> **Exercise objective**: Scan the data, and whenever a line contains "class", copy it.

> **Data to process**:
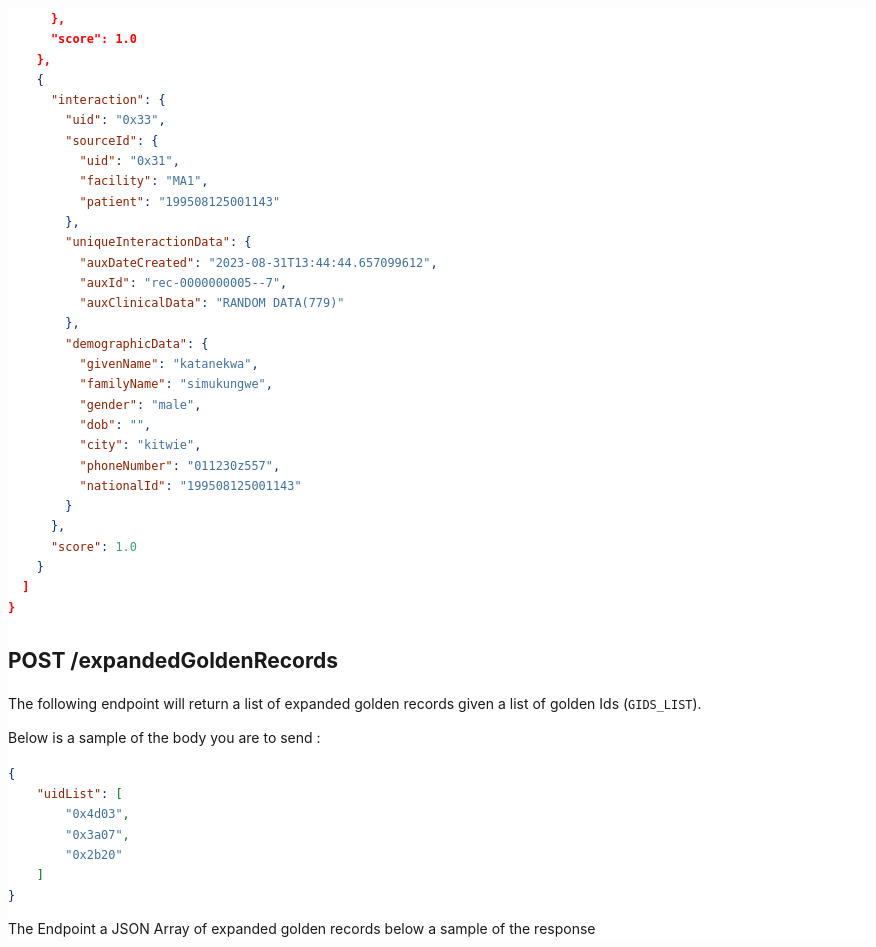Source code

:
 ```json
      },
      "score": 1.0
    },
    {
      "interaction": {
        "uid": "0x33",
        "sourceId": {
          "uid": "0x31",
          "facility": "MA1",
          "patient": "199508125001143"
        },
        "uniqueInteractionData": {
          "auxDateCreated": "2023-08-31T13:44:44.657099612",
          "auxId": "rec-0000000005--7",
          "auxClinicalData": "RANDOM DATA(779)"
        },
        "demographicData": {
          "givenName": "katanekwa",
          "familyName": "simukungwe",
          "gender": "male",
          "dob": "",
          "city": "kitwie",
          "phoneNumber": "011230z557",
          "nationalId": "199508125001143"
        }
      },
      "score": 1.0
    }
  ]
}
```

## POST /expandedGoldenRecords

The following endpoint will return a list of expanded golden records given a list of golden Ids (`GIDS_LIST`).

Below is a sample of the body you are to send :

```json
{
    "uidList": [
        "0x4d03",
        "0x3a07",
        "0x2b20"
    ]
}
```

The Endpoint a JSON Array of expanded golden records
below a sample of the response

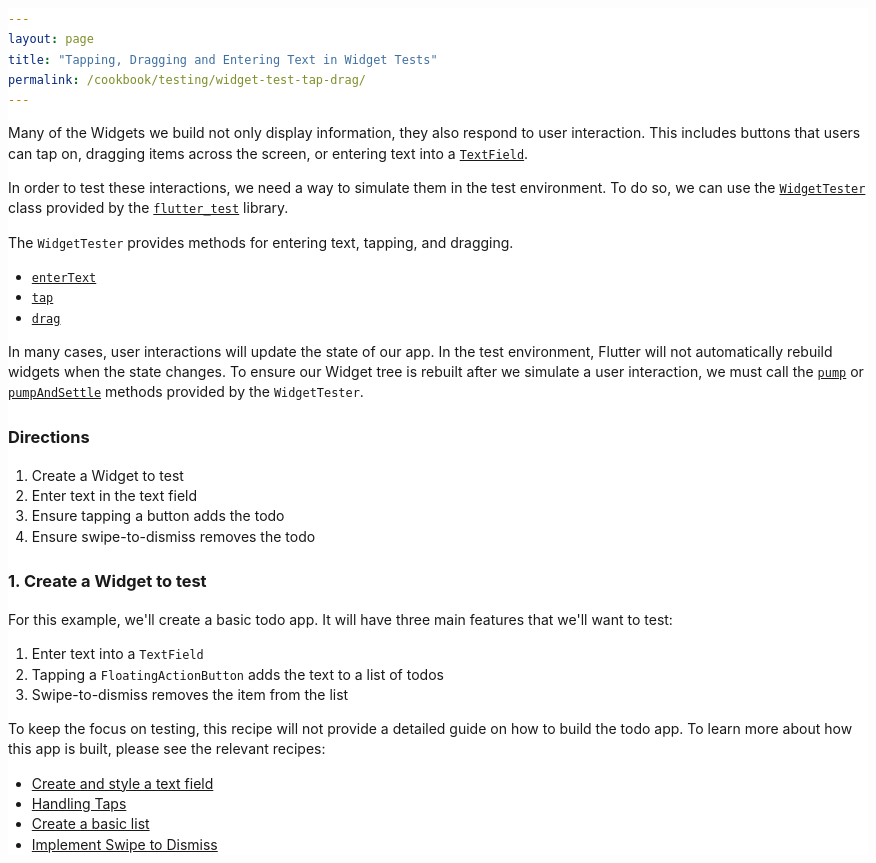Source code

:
 ```yaml
---
layout: page
title: "Tapping, Dragging and Entering Text in Widget Tests"
permalink: /cookbook/testing/widget-test-tap-drag/
---
```


Many of the Widgets we build not only display information, they also respond to
user interaction. This includes buttons that users can tap on, dragging items 
across the screen, or entering text into a 
[`TextField`](https://docs.flutter.io/flutter/material/TextField-class.html).

In order to test these interactions, we need a way to simulate them in the test
environment. To do so, we can use the
[`WidgetTester`](https://docs.flutter.io/flutter/flutter_test/WidgetTester-class.html)
class provided by the 
[`flutter_test`](https://docs.flutter.io/flutter/flutter_test/flutter_test-library.html)
library.

The `WidgetTester` provides methods for entering text, tapping, and dragging.

  * [`enterText`](https://docs.flutter.io/flutter/flutter_test/WidgetTester/enterText.html)
  * [`tap`](https://docs.flutter.io/flutter/flutter_test/WidgetController/tap.html) 
  * [`drag`](https://docs.flutter.io/flutter/flutter_test/WidgetController/drag.html)
  
In many cases, user interactions will update the state of our app. In the test
environment, Flutter will not automatically rebuild widgets when the state
changes. To ensure our Widget tree is rebuilt after we simulate a user
interaction, we must call the
[`pump`](https://docs.flutter.io/flutter/flutter_test/WidgetTester/pump.html) or
[`pumpAndSettle`](https://docs.flutter.io/flutter/flutter_test/WidgetTester/pumpAndSettle.html)
methods provided by the `WidgetTester`.
  
### Directions

  1. Create a Widget to test
  2. Enter text in the text field
  3. Ensure tapping a button adds the todo
  4. Ensure swipe-to-dismiss removes the todo
    
### 1. Create a Widget to test

For this example, we'll create a basic todo app. It will have three main 
features that we'll want to test:

  1. Enter text into a `TextField`
  2. Tapping a `FloatingActionButton` adds the text to a list of todos
  3. Swipe-to-dismiss removes the item from the list

To keep the focus on testing, this recipe will not provide a detailed guide on
how to build the todo app. To learn more about how this app is built, please see
the relevant recipes:

  * [Create and style a text field](/cookbook/forms/text-input/)
  * [Handling Taps](/cookbook/gestures/handling-taps/)
  * [Create a basic list](/cookbook/lists/basic-list/)
  * [Implement Swipe to Dismiss](/cookbook/gestures/dismissible/)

> **Solved exercise**:
[`TextField`](https://docs.flutter.io/flutter/material/TextField-class.html).
[`WidgetTester`](https://docs.flutter.io/flutter/flutter_test/WidgetTester-class.html)
class provided by the 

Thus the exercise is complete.